Ballester pays special attention to deep space, sharp focus, light, volume,
space, texture and colour. These are, of course, essentially the
elements of painting, not photography. Empty space becomes a pretext
for painterly volumes and a type of space associated with painting.
Ballester speaks of his sense of a debt to Titian, which we may see
reflected in his sensitive use of a diffused and soft light in studies of
interiors, especially in the photographs printed on linen. He is conscious
of the sheer quantities of boxes as well as of the brand names
they bear: a corporate global society of mass transport piled on the
docks of China’s new cities. Like the huge ads that blink like beacons on
Times Square, he turns them into rectangles of coloured light that recall
Mondrian’s Broadway Boogie Woogie.
It is this double consciousness—of the troubling reality of the present
as well as of the history of art—that distinguishes Ballester’s work.

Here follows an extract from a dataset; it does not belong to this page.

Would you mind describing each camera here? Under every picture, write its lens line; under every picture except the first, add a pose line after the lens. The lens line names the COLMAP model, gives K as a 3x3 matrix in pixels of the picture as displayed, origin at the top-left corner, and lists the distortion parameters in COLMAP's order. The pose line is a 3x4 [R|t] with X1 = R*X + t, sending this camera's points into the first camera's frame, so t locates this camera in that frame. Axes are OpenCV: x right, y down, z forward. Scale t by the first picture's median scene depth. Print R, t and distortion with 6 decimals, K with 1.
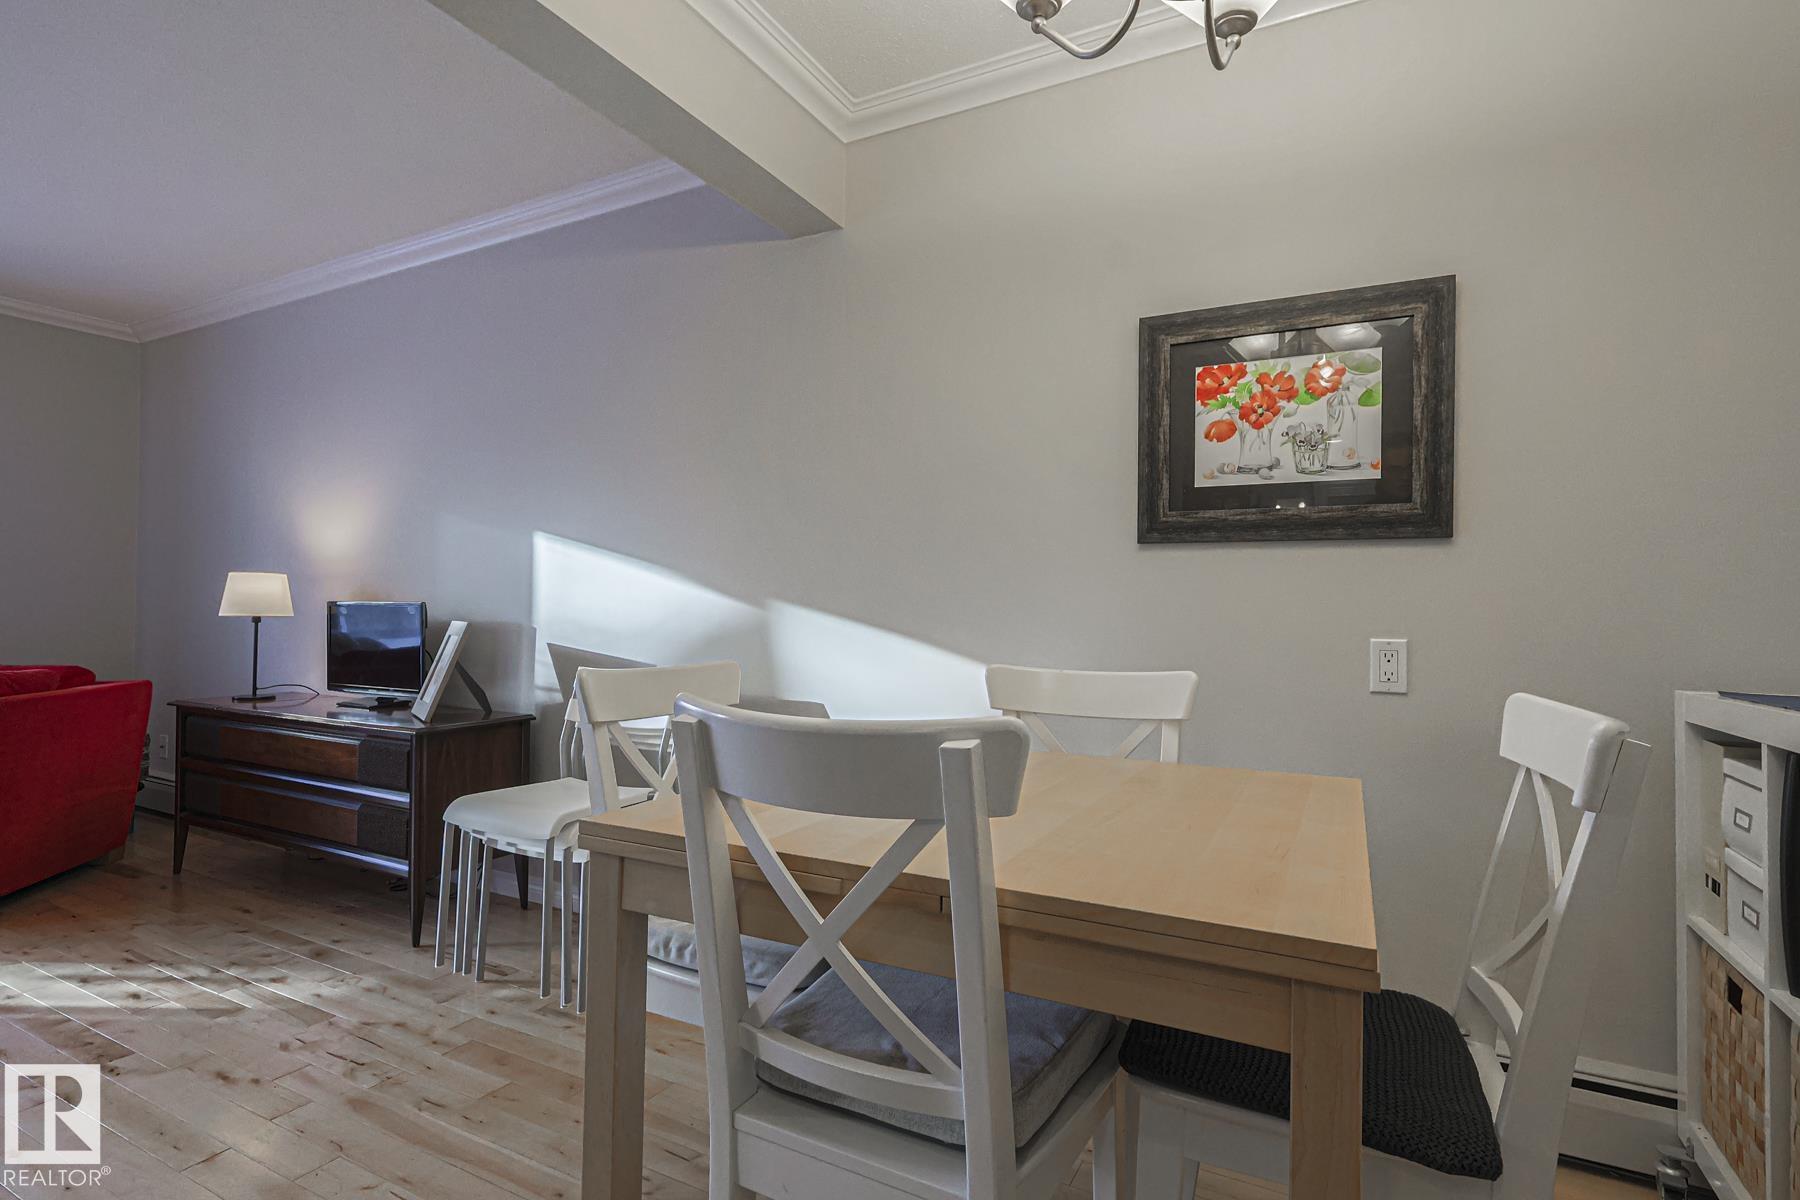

Ballester’s approach to his subjects parallels that of the explorer who
seeks new adventures, never knowing exactly what he will see on a
safari. Perhaps his camera is a gun that brings home a new trophy to
grace a wall.
Ballester says that art is an instrument for self-examination, not an
end in itself. It is a heuristic tool that teaches you to know yourself and
consequently to know others and to compare cultures. In the United
States, for example, a democracy that emphasizes freedom and openness,
he is surprised that you need a permit to photograph public
spaces. But in China, presumably a closed dictatorship, he wanders
around and photographs anything that catches his eye without official
interference. And his photographs of the new city of Zhengzhou, while
exotically beautiful, are particularly disturbing; the function of what he
records is even more unknown and unpredictable than that of the
wonders of the Western world.
Spatial and colour manipulation as much as point of view may define
personal style in photography. Ballester’s style is also marked by a keen
sense of detail. He creates a sense of scale through the relationship of
intricate parts and apertures, solids and voids. The unexpected bulge
that contrasts the flatness of photography, the sense of being inside as
well as outside structures: Ballester sees each city as a personality
requiring a different palette to express its identity. The result it not the
fleeting Impressionist “moment,” but an indefinite suspension of time
while global expansion quickly changes the functions of the buildings
and cities whose forms he captures. The cumulative body of his work
speaks to the existential issues of Gauguin’s three questions: Where are
we? Where do we come from? Where are we going? Ballester gives no
answers, but he makes us aware that there are critical decisions waiting
to be made.


Barbara Rose is an American art historian and critic, born in 1938. Her first book, American Art Since 1900 was published in 1967. She has published
over twenty monographs on artists and numerous exhibition catalogue essays and articles.